Harry Brook will not pull on a pair of whites this month. After a winter that never seemed to end – 25 England matches and barely a fortnight at home – the Yorkshire batter has chosen to sit out April, clear his head, and then play two County Championship games in May (v Warwickshire on 8 May, v Surrey on 15 May). He is expected back in England colours for the opening Test against New Zealand in early June.
Joe Root, by contrast, wants time in the middle. The former Test captain has pencilled in three outings for Yorkshire – Sussex (24 April), Somerset (1 May) and Surrey – before reporting for national duty. Root has not played competitively since the ODI trip to Sri Lanka in late January, so a short break at the start of the county season has apparently done the trick.
Six members of the squad beaten 4-1 in Australia are already up and running in round one of the Championship. Shoaib Bashir made his Derbyshire debut, Zak Crawley opened for Kent, and Matthew Potts took the new ball for Durham. At Edgbaston, Surrey fielded Ollie Pope, Jamie Smith and Matthew Fisher. Pope, displaced from No. 3 by Jacob Bethell during the Ashes, batted at four; Smith – still England’s Test keeper – came in one spot higher but nicked off for nine, leaving Ben Foakes to take the gloves. Gus Atkinson missed out with the hamstring strain picked up down under.
Nottinghamshire rested Ben Duckett and Josh Tongue after heavy workloads. Durham were without Ben Stokes (fractured cheekbone) and Mark Wood (knee). Meanwhile Bethell, Jordan Cox, Will Jacks and Brydon Carse have taken up short IPL gigs, an annual juggling act that counties have almost stopped grumbling about.
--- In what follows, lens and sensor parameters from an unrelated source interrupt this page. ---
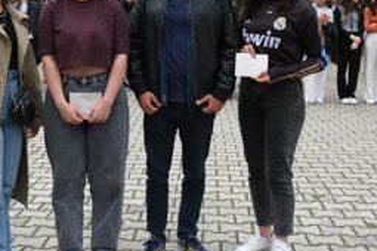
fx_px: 524
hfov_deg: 39.4
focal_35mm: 50
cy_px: 100
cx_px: 148
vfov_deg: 26.9
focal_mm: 19.4
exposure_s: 1/4000
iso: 2000
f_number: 5.6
England, bruised by that Ashes scoreline, look certain to tweak their squad for New Zealand. The national selector’s chair is still empty after Luke Wright left post-T20 World Cup, yet Rob Key and Brendon McCullum have told counties they will monitor April-May form closely.
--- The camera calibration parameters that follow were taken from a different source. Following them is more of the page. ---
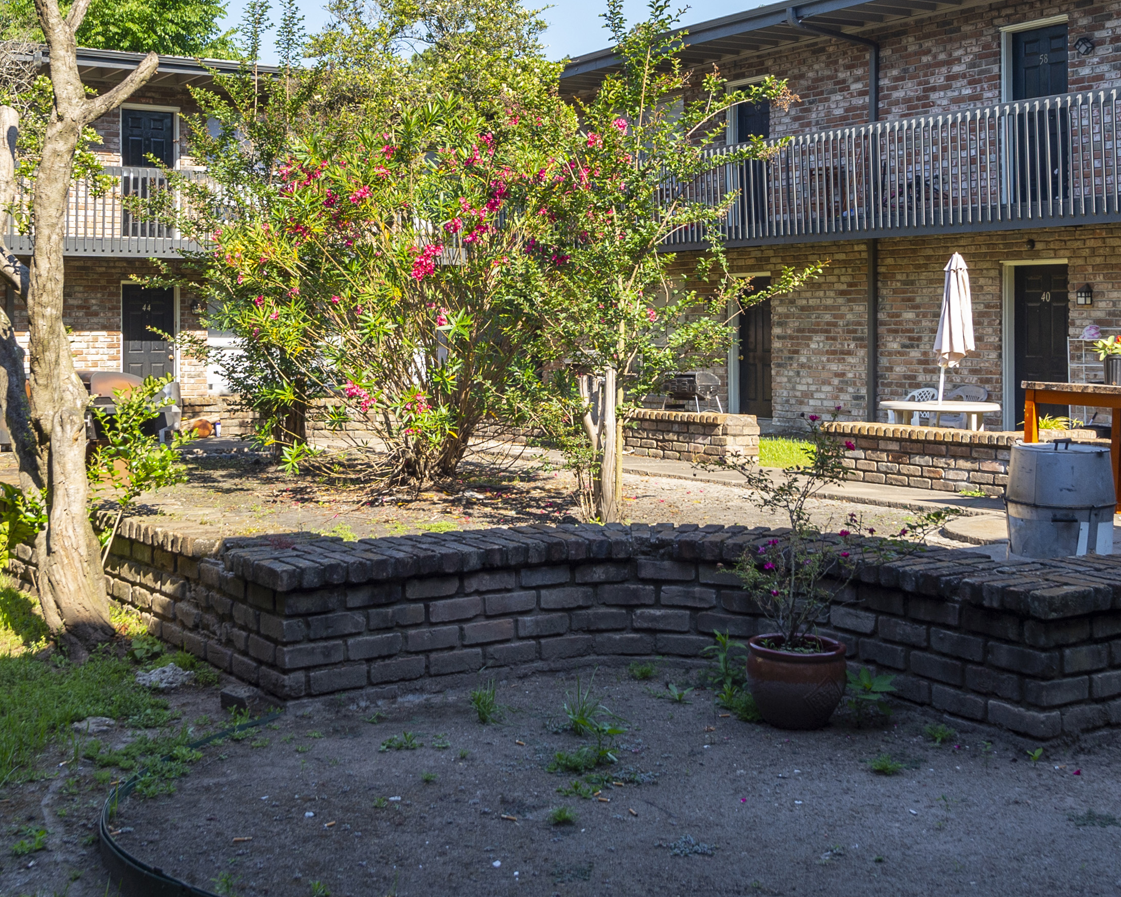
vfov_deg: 30.7
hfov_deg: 38.0
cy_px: 327
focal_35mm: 49
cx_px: 513
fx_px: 1626
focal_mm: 23
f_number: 8
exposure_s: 1/160
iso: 200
Stokes amplified the message on ECB channels. “It’s a great opportunity for a lot of people around the country,” Stokes said. “The talent that we have in England is just unquestionable. The pool of players, the talent that we have, it’s probably as good as it’s been in a very long time.”
He wants players banging on the door, not knocking politely. “The first six or seven weeks of Championship cricket, it’s going to be a very big one and people should use that as an opportunity to push their case as far forward as they possibly can. I hope they’re giving themselves the best chance of coming up for selection when we get together to do that.”
That rallying cry is handy for counties trying to sell early-season tickets – and for fringe players who know the Dukes ball swings more in April than in August. A decent spell now can live long in a selector’s notebook.
Over in the East Midlands, Northamptonshire head coach Darren Lehmann weighed into the debate earlier this week, questioning whether the Championship schedule properly serves both county and country. Lehmann argued that giving players “a genuine block of red-ball cricket without constant white-ball interruptions” would help coaches assess readiness for Tests. The ECB disagrees, pointing to limited room in the calendar and the financial reality of the short-form game. The conversation rumbles on; nobody seems entirely satisfied.
As for Brook, the month off is as much about mental rest as it is about physical recovery. His caution from the Cricket Regulator – a formal ticking-off after late-night antics in Wellington before Christmas – served as a reminder that the spotlight never dims. Yorkshire have welcomed the break; a fresh Brook in May should be useful when Warwickshire’s seamers crank it up at Headingley.
Root’s return is less dramatic but no less important. At 35 he remains the fulcrum of England’s batting order, and the national coaching staff are said to be relaxed about him tweaking technique against the red ball rather than jumping straight back into the Test arena cold.
The bigger picture is simple enough: spots are open. One or two openers, a first-drop berth, perhaps an extra seamer if conditions demand. County players rarely need extra motivation, yet Stokes has given it to them anyway. April’s damp mornings, May’s warmer afternoons – performances recorded now could decide who walks out behind Stokes at Lord’s in June.
Not perfect, but that’s the charm of the Championship.